[REQUEST] Return each line of the listing that contains the word "read". Treat uppercase and lowercase as different.

[AVAILABLE RECORDS]
——

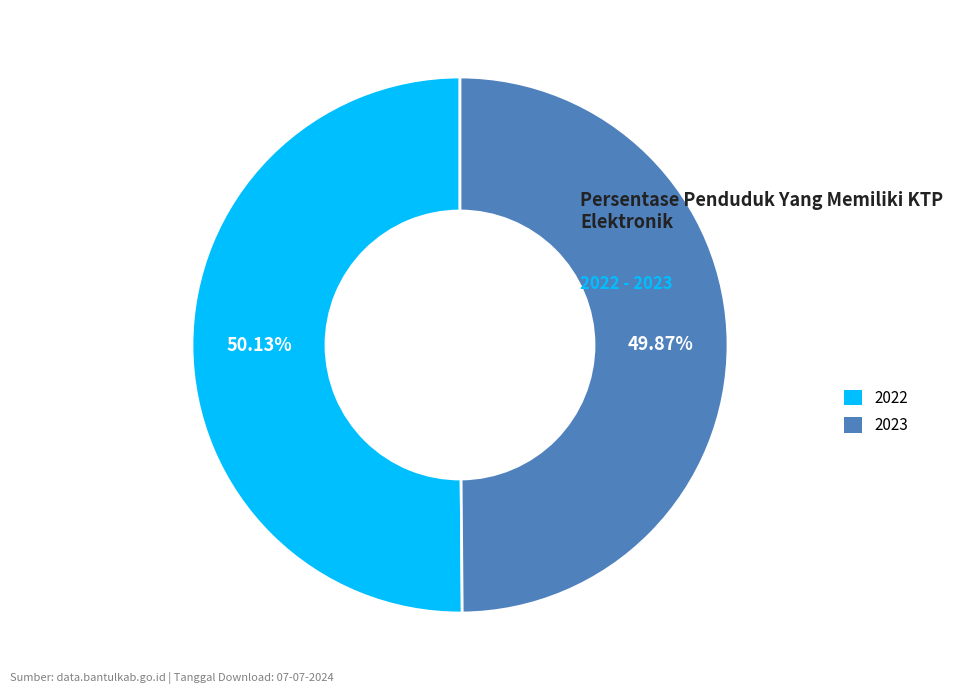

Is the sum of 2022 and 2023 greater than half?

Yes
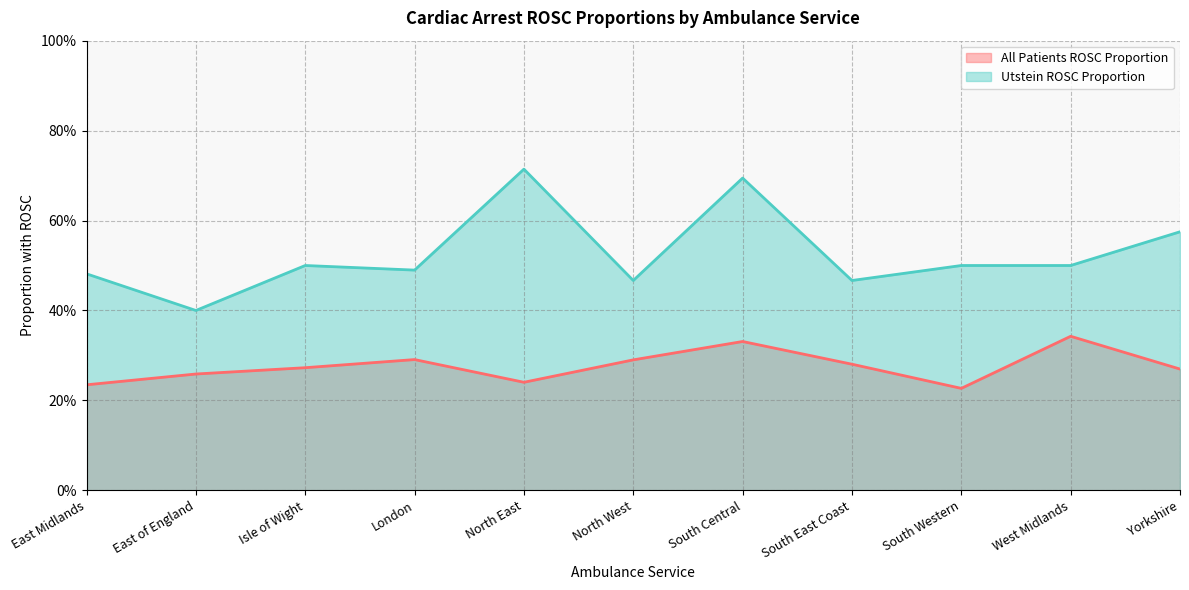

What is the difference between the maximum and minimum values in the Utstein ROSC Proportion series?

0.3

——

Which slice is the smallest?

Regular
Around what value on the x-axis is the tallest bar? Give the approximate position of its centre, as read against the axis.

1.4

——

[SOLUTION FOR THIS EXERCISE]
Around what value on the x-axis is the tallest bar? Give the approximate position of its centre, as read against the axis.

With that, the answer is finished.